Question

If $\alpha, \beta, \gamma$ are the roots of $x^3 + 2x^2 + 3x + 2 = 0$, then the transformed equation whose roots are $\alpha(\beta + \gamma), \beta(\gamma + \alpha), \gamma(\alpha + \beta)$ is obtained by the substitution

Answer 1

y = -x^2 - 2x

Answer 2

The given equation is $x^3 + 2x^2 + 3x + 2 = 0$. Let its roots be $\alpha, \beta, \gamma$.

From Vieta's formulas, we have:

1. Sum of roots: $\alpha + \beta + \gamma = -2$

2. Sum of products of roots taken two at a time: $\alpha\beta + \beta\gamma + \gamma\alpha = 3$

3. Product of roots: $\alpha\beta\gamma = -2$

We need to find the transformed equation whose roots are $y_1 = \alpha(\beta + \gamma)$, $y_2 = \beta(\gamma + \alpha)$, $y_3 = \gamma(\alpha + \beta)$.

Let's express a general new root, say $y_1$, in terms of $\alpha$ and the sum of roots. We know that $\beta + \gamma = (\alpha + \beta + \gamma) - \alpha$. Substitute the value of $\alpha + \beta + \gamma$ from Vieta's formulas: $\beta + \gamma = -2 - \alpha$.
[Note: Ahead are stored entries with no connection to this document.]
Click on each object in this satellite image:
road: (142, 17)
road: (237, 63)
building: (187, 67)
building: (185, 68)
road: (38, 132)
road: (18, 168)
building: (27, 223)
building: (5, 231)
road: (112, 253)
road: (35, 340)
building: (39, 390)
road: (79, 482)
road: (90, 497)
Now, substitute this into the expression for $y_1$: $y_1 = \alpha(-2 - \alpha)$ $y_1 = -2\alpha - \alpha^2$

Similarly, for the other roots: $y_2 = \beta(-2 - \beta) = -2\beta - \beta^2$ $y_3 = \gamma(-2 - \gamma) = -2\gamma - \gamma^2$

This shows that the relationship between the new root $y$ and the old root $x$ is given by the substitution: $y = -x^2 - 2x$

To verify this, we can find the transformed equation. From the substitution, we have $x^2 + 2x = -y$. The original equation is $x^3 + 2x^2 + 3x + 2 = 0$. We can rewrite it as $x(x^2 + 2x) + 3x + 2 = 0$. Substitute $x^2 + 2x = -y$ into this equation: $x(-y) + 3x + 2 = 0$ $-xy + 3x + 2 = 0$ $x(3 - y) = -2$ $x = \frac{-2}{3 - y} = \frac{2}{y - 3}$

Now, substitute this expression for $x$ back into $x^2 + 2x = -y$: $\left(\frac{2}{y - 3}\right)^2 + 2\left(\frac{2}{y - 3}\right) = -y$ $\frac{4}{(y - 3)^2} + \frac{4}{y - 3} = -y$ Multiply the entire equation by $(y - 3)^2$ to clear the denominators: $4 + 4(y - 3) = -y(y - 3)^2$ $4 + 4y - 12 = -y(y^2 - 6y + 9)$ $4y - 8 = -y^3 + 6y^2 - 9y$ Move all terms to one side to form a standard polynomial equation: $y^3 - 6y^2 + 9y + 4y - 8 = 0$ $y^3 - 6y^2 + 13y - 8 = 0$ This is the transformed equation. The substitution used to obtain it is $y = -x^2 - 2x$.